The Independent Office for Police Conduct also found officers carried out bullying and harassing behaviour.

2022-02-02

Words: Alastair James; pictures: Wiki

The Independent Office for Police Conduct (IOPC) has found that officers in the Metropolitan Police sent offensive messages of homophobic, sexist, and racist nature.

The police watchdog looked at nine linked investigations and found evidence officers had carried out bullying and harassment.

Investigations began in 2018 after reports of an officer having sex with a drunk individual at a police station and expanded when other people came forward with allegations.

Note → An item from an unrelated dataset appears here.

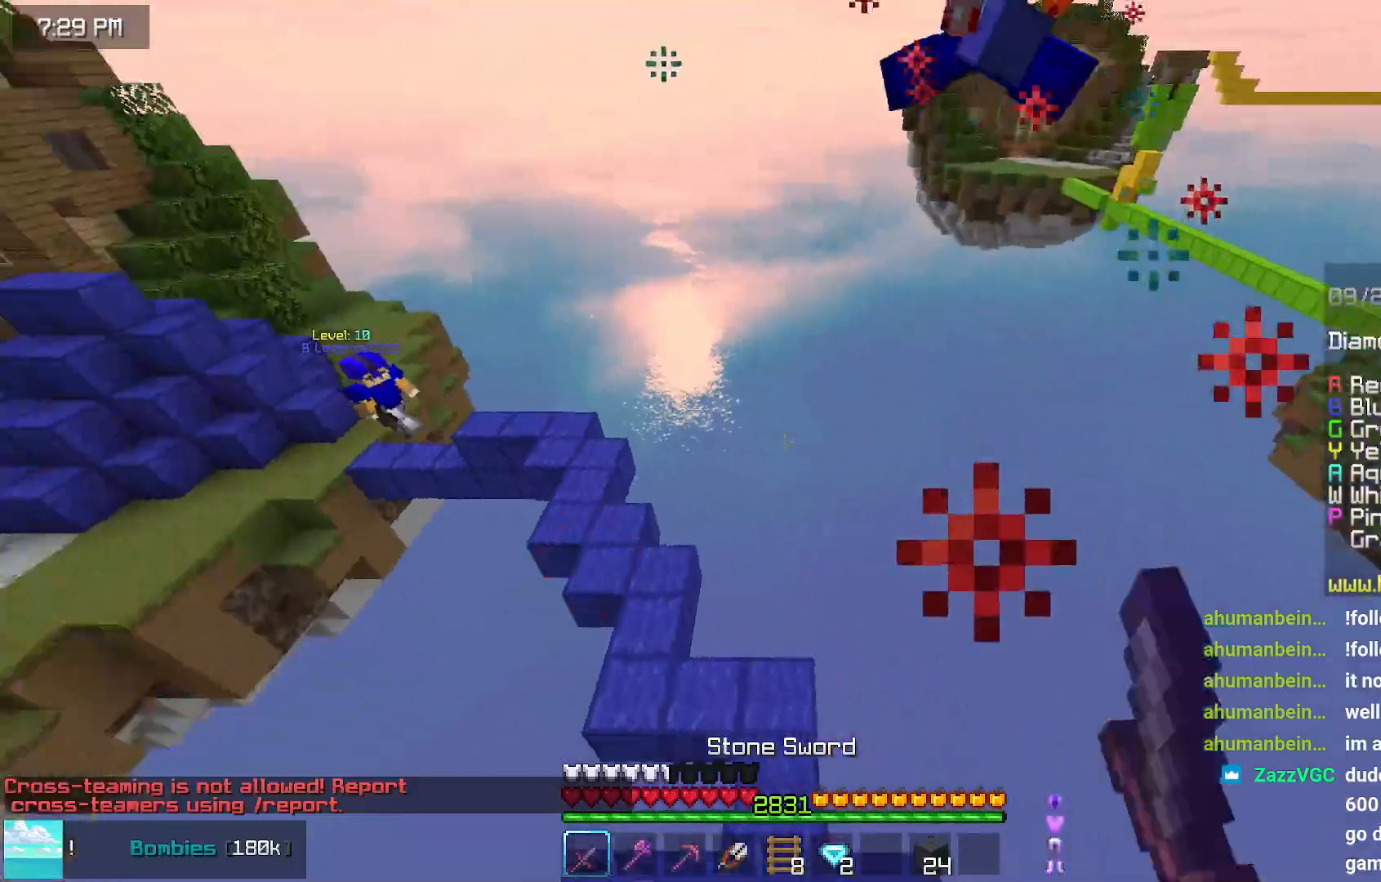
{"keys": ["left", "up"], "mouse": [], "events": [[334, "left", "down"]]}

The investigations concluded last September.

"These issues are not isolated" 

The IOPC's Regional Director, Sal Naseem, describes the behaviour investigators uncovered as "disgraceful" and says it "fell well below the standards expected". He clarified that most of the officers concerned worked in a Westminster force which has since been disbanded. Most of the officers were based at Charing Cross police station. 

"We know from other recent cases that these issues are not isolated or historic," he adds.  

Acknowledging the work of the Met police to tackle such problems, which includes programmes around culture and women Naseem also says, "While we welcome these steps, more is required."

Of the 'banter' that officers described their comments as, Mr Nassem says that "became a cover for bullying and harassment. Colleagues were afraid to speak out about these behaviours for fear of being ostracised, demeaned, or told to get another job."

In their learning report, where the IOPC make their recommendations there are numerous examples of offensive messages sent by officers to each other. Two examples of officers 'banter' are: "You f***ing gay!" and "F*** you b*****"

The IOPC does recognise that banter and humour can be often be used as coping mechanisms but adds that "given the reports of bullying, the volume of conduct issues, the witness accounts and accounts under caution given by police officers, it appears that too often the officers we investigated were using ‘banter’ to excuse unacceptable behaviour."

In a statement, the Metropolitan Police says: "We are deeply sorry to Londoners and everyone they have failed with their appalling conduct and acknowledge how this will damage the trust and confidence of many in the Met.

"Since this reprehensible behaviour was uncovered in 2017 we have taken a series of measures to hold those responsible to account and stamp out unacceptable behaviour."

Deputy Assistant Commissioner Bas Javid adds, "We recognise that there is need for real change in the Met and we are committed to creating an environment that is even more intolerant to those who do not uphold the high values and standards expected of us."